In honor of Pride Month, Know Your Value is spotlighting just a few LGBTQ women artist-activists who have created big waves in film, TV, theater, music and publishing — all while using their gifts and platforms to expand opportunities for underserved communities.
Lena Waithe: Actor, screenwriter, producer
Waithe started her Hollywood career as an assistant to “Girlfriends” creator Mara Brock Akil and as a production assistant to Ava Duvernay. She continued as a producer on the comedy “Dear White People.”
In Netflix’s “Master of None,” Waithe made history in 2017 when she became the first Black woman to win the Emmy for best writing for a comedy series for the episode “Thanksgiving,” which was based on her coming out experience. In her acceptance speech she addressed the LGBTQIA community saying, “I see each and every one of you. The things that make us different, those are our superpowers.”
Waithe’s list of accomplishments is impressive. She also created the BET series “Twenties”, Showtime’s “The Chi,” wrote her first feature “Queen and Slim,” voiced Pixar’s first openly gay character in the animated movie “Onward,” and started her own production company Hillman Grad, whose mission is to support a range of diverse voices and art across all. Waithe also founded the Hillman Grad Mentorship Lab, a 10-month, tuition-free program for marginalized storytellers, and Rising Voices, a collaboration with Indeed that grants a $100,000 production budget to 10 filmmakers of color.
Addressing her huge slate of initiatives Waithe simply said, “I have to help usher in this new generation and tell them to tell their truth and to do it unabashedly.”
Poppy Liu: Actor, writer, producer, doula
Currently in the HBO Max break-out hit “Hacks,” alongside Jean Smart, Liu was also a series regular on NBC’s “Sunnyside,” starred in the Margaret Cho-produced web series “Mercy Mistress,” and will appear in the upcoming Paramount+ reboot of “iCarly.”
Named one of The Advocate’s “champions of pride,” Liu is also a doula and serves on the board of SisterSong, an organization built by women of color activists dedicated to reproductive justice through a human rights framework.
Born in Xi’an, China and raised between Shanghai and Minnesota, Liu said, “I create art to understand myself, process the world, collaborate with my communities, and connect to a higher purpose … I want the queer future that we dream of to be something that is on everyone’s collective consciousness.”
Brandi Carlile: Singer-songwriter, producer, author
A self-taught singer and multi-instrumentalist, beloved by the likes of Dolly Parton and Barack Obama, Carlile is a six-time Grammy winner and a member of the supergroup Highwomen. The band’s 2019 song “If She Ever Leaves Me” was written from a queer point of view, with Carlile saying, “Queer people love country music…We just don’t think that it’s going to open its doors to us. And when it does, it’s wildly satisfying.”
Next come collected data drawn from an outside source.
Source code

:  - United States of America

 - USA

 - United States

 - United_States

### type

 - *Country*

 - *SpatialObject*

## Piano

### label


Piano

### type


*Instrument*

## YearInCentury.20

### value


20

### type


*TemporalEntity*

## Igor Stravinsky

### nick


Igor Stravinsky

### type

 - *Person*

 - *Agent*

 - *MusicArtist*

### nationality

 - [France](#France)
In her new memoir “Broken Horses,” Carlile recounts a poor rural childhood and coming out at 15, which was complicated by her Baptist faith. Across a two-decade-long career, Carlile’s activism powered her own Girls Just Wanna Weekend festival in 2018 featuring an all-female lineup, as well as her curating an all women’s “super jam” set at the legendary Newport Folk Festival in 2019.
Married to wife Catherine Shepherd, and mother to daughters Evangeline and Elijah, Carlile penned a recent essay for Parents on navigating queer parenting and helping other LGBTQ families.
A firm believer that representation matters and reflecting on her own experience as a teen, Carlile said “It’s important to be out in your music career, because…representation can be kind of life or death for a kid in a small town. At the very least it can give someone hope.”
Tanya Saracho: Actor, playwright, screenwriter, producer
While studying theater in college, Saracho started writing and in 2001 launched Teatro Luna in Chicago, an all-Latina theater group. Ten years later Saracho co-founded The Alliance of LatinX Artists (ALTA), an organization that also sought to challenge ideas on gender.
By 2012, Saracho was writing for television, working on “Devious Maids”, “Girls”, and “How To Get Away With Murder,” before creating and showrunning the hit Starz series “Vida,” which had an all-LatinX and majority-queer writers’ room. Of Vida, Saracho said, “The dominant culture gets to have complicated narratives in the media . . . but we’re either cartel or we’re squeaky-clean girls …The big, radical thing that I’m trying to do is to portray Latinas as complex human beings.”
Last year Saracho started Ojalá Productions and also recently launched the Ojalá Ignition Lab, an incubator program providing five writers with mentoring from experienced showrunners and executive producers, as well as Saracho herself. Speaking to her track record of founding and creating Saracho said, “You know, I keep starting things because there’s a need.”